Questions and Answers:

Who's Who Legal Thought Leaders: Corporate Immigration

Chuck served as the national president of the American Immigration Lawyers Association from 2008 to 2009. He also served as president of the Alliance of Business Immigration Lawyers, and is currently an adjunct professor of law at Emory Law School. He advises his clients on immigration strategies designed to enhance the employers’ business and to maximise the employee’s immigration benefi ts. He has practised immigration law for 27 years, has spoken to numerous legal and business conferences on all types of immigration related topics, has testified in Congress on various aspects of immigration law and immigration reform, is frequently quoted in the national press, and appears regularly on national and local television and cable news outlets.

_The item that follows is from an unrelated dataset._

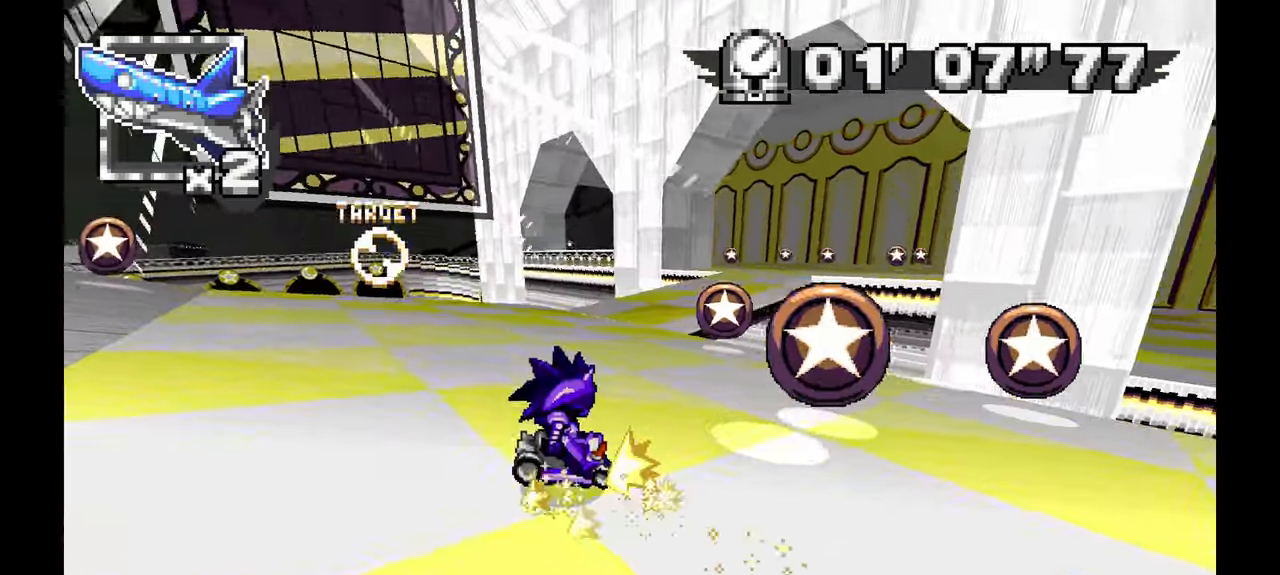
{"dt_ms": 500, "buttons": [], "left_stick": "right"}
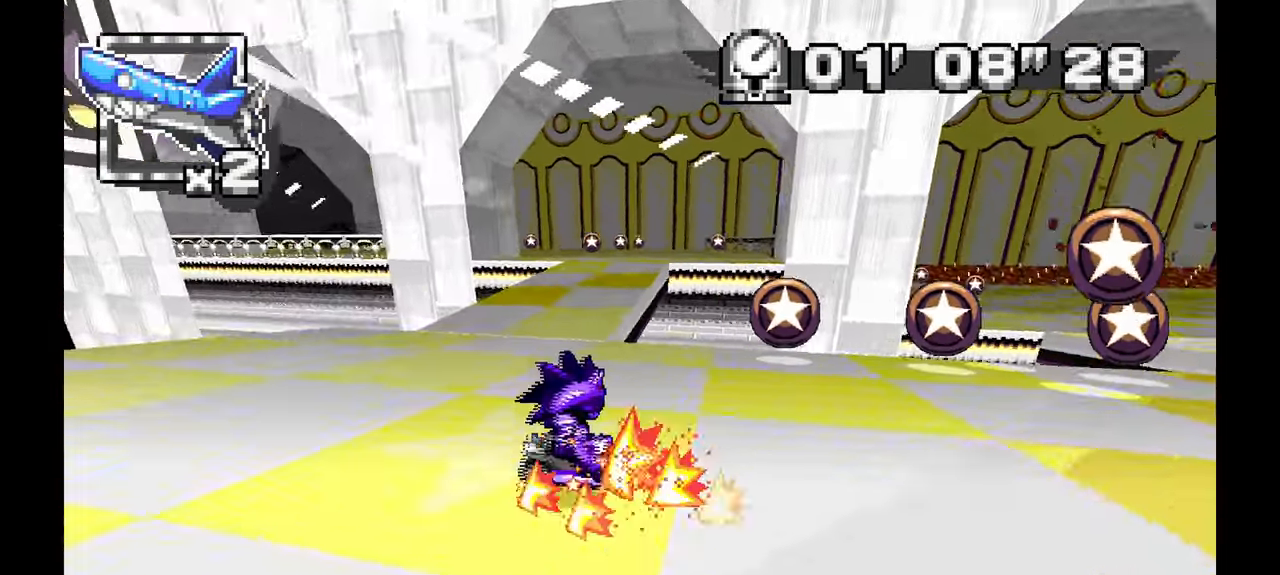
{"dt_ms": 500, "buttons": [], "left_stick": "center", "events": [[50, "left_stick", "center"], [83, "C", "down"], [150, "C", "up"], [200, "left_stick", "left"], [483, "left_stick", "center"]]}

What inspired you to enter the legal profession?

As I was nearing graduation from college, my wife suggested I explore becoming an attorney, rather than seeking work at the CIA. I think she had other ideas for my future than I did at that time! After graduation from law school, I was introduced to immigration law by a series of pro bono asylum cases, that blossomed into a passion for helping companies, individuals and investors navigate the crazy highway of immigrating to the United States.

How have you built and maintained a highly successful practice in this area?

I established Kuck Immigration Partners to aid companies, investors, families, and those caught in the snare of immigration court to successfully find solutions that work for their long-term success in the United States. We also engage in high-profile litigation against the government, seeking timely adjudication of cases and better interpretation of the law by the immigration agencies. We have built our practice on giving the highest level of service to our clients, while also providing our clients with the information necessary to make cost-effective decisions.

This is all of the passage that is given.